# TASK DIRECTIONS:
Rewrite the text of every item below as a Markdown table with two columns, Row and Line, giving each line its own numbered row and leaving out blank lines.

[Start of section]

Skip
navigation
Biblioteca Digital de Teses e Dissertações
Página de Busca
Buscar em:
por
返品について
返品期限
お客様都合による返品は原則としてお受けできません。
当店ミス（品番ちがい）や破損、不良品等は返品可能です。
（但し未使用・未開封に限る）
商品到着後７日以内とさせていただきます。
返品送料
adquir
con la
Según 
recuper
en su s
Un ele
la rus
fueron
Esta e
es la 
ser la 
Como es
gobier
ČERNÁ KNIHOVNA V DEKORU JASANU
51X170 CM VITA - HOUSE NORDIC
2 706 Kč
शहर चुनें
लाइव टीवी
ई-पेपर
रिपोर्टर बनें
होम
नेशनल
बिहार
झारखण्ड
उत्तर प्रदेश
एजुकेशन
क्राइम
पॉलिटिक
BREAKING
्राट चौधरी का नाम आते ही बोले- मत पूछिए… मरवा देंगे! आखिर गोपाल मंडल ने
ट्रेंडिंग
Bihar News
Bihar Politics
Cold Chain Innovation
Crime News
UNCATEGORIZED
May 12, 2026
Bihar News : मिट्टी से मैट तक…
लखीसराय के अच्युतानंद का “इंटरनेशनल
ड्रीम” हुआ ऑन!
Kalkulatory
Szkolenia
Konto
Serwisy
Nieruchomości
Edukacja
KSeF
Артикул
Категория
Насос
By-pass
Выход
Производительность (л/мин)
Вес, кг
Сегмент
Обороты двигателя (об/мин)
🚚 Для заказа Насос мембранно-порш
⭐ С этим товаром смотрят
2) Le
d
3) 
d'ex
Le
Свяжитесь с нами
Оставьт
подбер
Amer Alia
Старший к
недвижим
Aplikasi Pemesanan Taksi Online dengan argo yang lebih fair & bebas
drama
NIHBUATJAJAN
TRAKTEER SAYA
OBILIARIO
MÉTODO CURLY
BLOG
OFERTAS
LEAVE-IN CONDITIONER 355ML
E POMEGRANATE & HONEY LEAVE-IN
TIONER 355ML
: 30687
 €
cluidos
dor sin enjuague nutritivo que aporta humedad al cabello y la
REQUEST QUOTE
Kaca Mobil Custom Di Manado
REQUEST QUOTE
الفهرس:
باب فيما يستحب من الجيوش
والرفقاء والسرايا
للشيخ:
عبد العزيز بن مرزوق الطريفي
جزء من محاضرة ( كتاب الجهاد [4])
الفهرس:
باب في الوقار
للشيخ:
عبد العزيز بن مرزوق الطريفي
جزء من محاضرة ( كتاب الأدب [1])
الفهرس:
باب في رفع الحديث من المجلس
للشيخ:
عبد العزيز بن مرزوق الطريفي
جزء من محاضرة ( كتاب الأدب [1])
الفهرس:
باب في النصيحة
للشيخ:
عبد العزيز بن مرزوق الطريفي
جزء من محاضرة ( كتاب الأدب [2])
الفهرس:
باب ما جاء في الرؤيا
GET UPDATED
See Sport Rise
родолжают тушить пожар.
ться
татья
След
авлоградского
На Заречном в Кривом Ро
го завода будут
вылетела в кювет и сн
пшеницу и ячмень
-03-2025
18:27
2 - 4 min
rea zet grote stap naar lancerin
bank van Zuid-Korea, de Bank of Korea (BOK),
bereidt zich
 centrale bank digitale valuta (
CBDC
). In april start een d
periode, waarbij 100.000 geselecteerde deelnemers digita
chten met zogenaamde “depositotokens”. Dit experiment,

[End of section]

# ANSWER FOR THE TASK:
| Row | Line |
|---|---|
| 1 | Skip |
| 2 | navigation |
| 3 | Biblioteca Digital de Teses e Dissertações |
| 4 | Página de Busca |
| 5 | Buscar em: |
| 6 | por |
| 7 | 返品について |
| 8 | 返品期限 |
| 9 | お客様都合による返品は原則としてお受けできません。 |
| 10 | 当店ミス（品番ちがい）や破損、不良品等は返品可能です。 |
| 11 | （但し未使用・未開封に限る） |
| 12 | 商品到着後７日以内とさせていただきます。 |
| 13 | 返品送料 |
| 14 | adquir |
| 15 | con la |
| 16 | Según  |
| 17 | recuper |
| 18 | en su s |
| 19 | Un ele |
| 20 | la rus |
| 21 | fueron |
| 22 | Esta e |
| 23 | es la  |
| 24 | ser la  |
| 25 | Como es |
| 26 | gobier |
| 27 | ČERNÁ KNIHOVNA V DEKORU JASANU |
| 28 | 51X170 CM VITA - HOUSE NORDIC |
| 29 | 2 706 Kč |
| 30 | शहर चुनें |
| 31 | लाइव टीवी |
| 32 | ई-पेपर |
| 33 | रिपोर्टर बनें |
| 34 | होम |
| 35 | नेशनल |
| 36 | बिहार |
| 37 | झारखण्ड |
| 38 | उत्तर प्रदेश |
| 39 | एजुकेशन |
| 40 | क्राइम |
| 41 | पॉलिटिक |
| 42 | BREAKING |
| 43 | ्राट चौधरी का नाम आते ही बोले- मत पूछिए… मरवा देंगे! आखिर गोपाल मंडल ने |
| 44 | ट्रेंडिंग |
| 45 | Bihar News |
| 46 | Bihar Politics |
| 47 | Cold Chain Innovation |
| 48 | Crime News |
| 49 | UNCATEGORIZED |
| 50 | May 12, 2026 |
| 51 | Bihar News : मिट्टी से मैट तक… |
| 52 | लखीसराय के अच्युतानंद का “इंटरनेशनल |
| 53 | ड्रीम” हुआ ऑन! |
| 54 | Kalkulatory |
| 55 | Szkolenia |
| 56 | Konto |
| 57 | Serwisy |
| 58 | Nieruchomości |
| 59 | Edukacja |
| 60 | KSeF |
| 61 | Артикул |
| 62 | Категория |
| 63 | Насос |
| 64 | By-pass |
| 65 | Выход |
| 66 | Производительность (л/мин) |
| 67 | Вес, кг |
| 68 | Сегмент |
| 69 | Обороты двигателя (об/мин) |
| 70 | 🚚 Для заказа Насос мембранно-порш |
| 71 | ⭐ С этим товаром смотрят |
| 72 | 2) Le |
| 73 | d |
| 74 | 3)  |
| 75 | d'ex |
| 76 | Le |
| 77 | Свяжитесь с нами |
| 78 | Оставьт |
| 79 | подбер |
| 80 | Amer Alia |
| 81 | Старший к |
| 82 | недвижим |
| 83 | Aplikasi Pemesanan Taksi Online dengan argo yang lebih fair & bebas |
| 84 | drama |
| 85 | NIHBUATJAJAN |
| 86 | TRAKTEER SAYA |
| 87 | OBILIARIO |
| 88 | MÉTODO CURLY |
| 89 | BLOG |
| 90 | OFERTAS |
| 91 | LEAVE-IN CONDITIONER 355ML |
| 92 | E POMEGRANATE & HONEY LEAVE-IN |
| 93 | TIONER 355ML |
| 94 | : 30687 |
| 95 |  € |
| 96 | cluidos |
| 97 | dor sin enjuague nutritivo que aporta humedad al cabello y la |
| 98 | REQUEST QUOTE |
| 99 | Kaca Mobil Custom Di Manado |
| 100 | REQUEST QUOTE |
| 101 | الفهرس: |
| 102 | باب فيما يستحب من الجيوش |
| 103 | والرفقاء والسرايا |
| 104 | للشيخ: |
| 105 | عبد العزيز بن مرزوق الطريفي |
| 106 | جزء من محاضرة ( كتاب الجهاد [4]) |
| 107 | الفهرس: |
| 108 | باب في الوقار |
| 109 | للشيخ: |
| 110 | عبد العزيز بن مرزوق الطريفي |
| 111 | جزء من محاضرة ( كتاب الأدب [1]) |
| 112 | الفهرس: |
| 113 | باب في رفع الحديث من المجلس |
| 114 | للشيخ: |
| 115 | عبد العزيز بن مرزوق الطريفي |
| 116 | جزء من محاضرة ( كتاب الأدب [1]) |
| 117 | الفهرس: |
| 118 | باب في النصيحة |
| 119 | للشيخ: |
| 120 | عبد العزيز بن مرزوق الطريفي |
| 121 | جزء من محاضرة ( كتاب الأدب [2]) |
| 122 | الفهرس: |
| 123 | باب ما جاء في الرؤيا |
| 124 | GET UPDATED |
| 125 | See Sport Rise |
| 126 | родолжают тушить пожар. |
| 127 | ться |
| 128 | татья |
| 129 | След |
| 130 | авлоградского |
| 131 | На Заречном в Кривом Ро |
| 132 | го завода будут |
| 133 | вылетела в кювет и сн |
| 134 | пшеницу и ячмень |
| 135 | -03-2025 |
| 136 | 18:27 |
| 137 | 2 - 4 min |
| 138 | rea zet grote stap naar lancerin |
| 139 | bank van Zuid-Korea, de Bank of Korea (BOK), |
| 140 | bereidt zich |
| 141 |  centrale bank digitale valuta ( |
| 142 | CBDC |
| 143 | ). In april start een d |
| 144 | periode, waarbij 100.000 geselecteerde deelnemers digita |
| 145 | chten met zogenaamde “depositotokens”. Dit experiment, |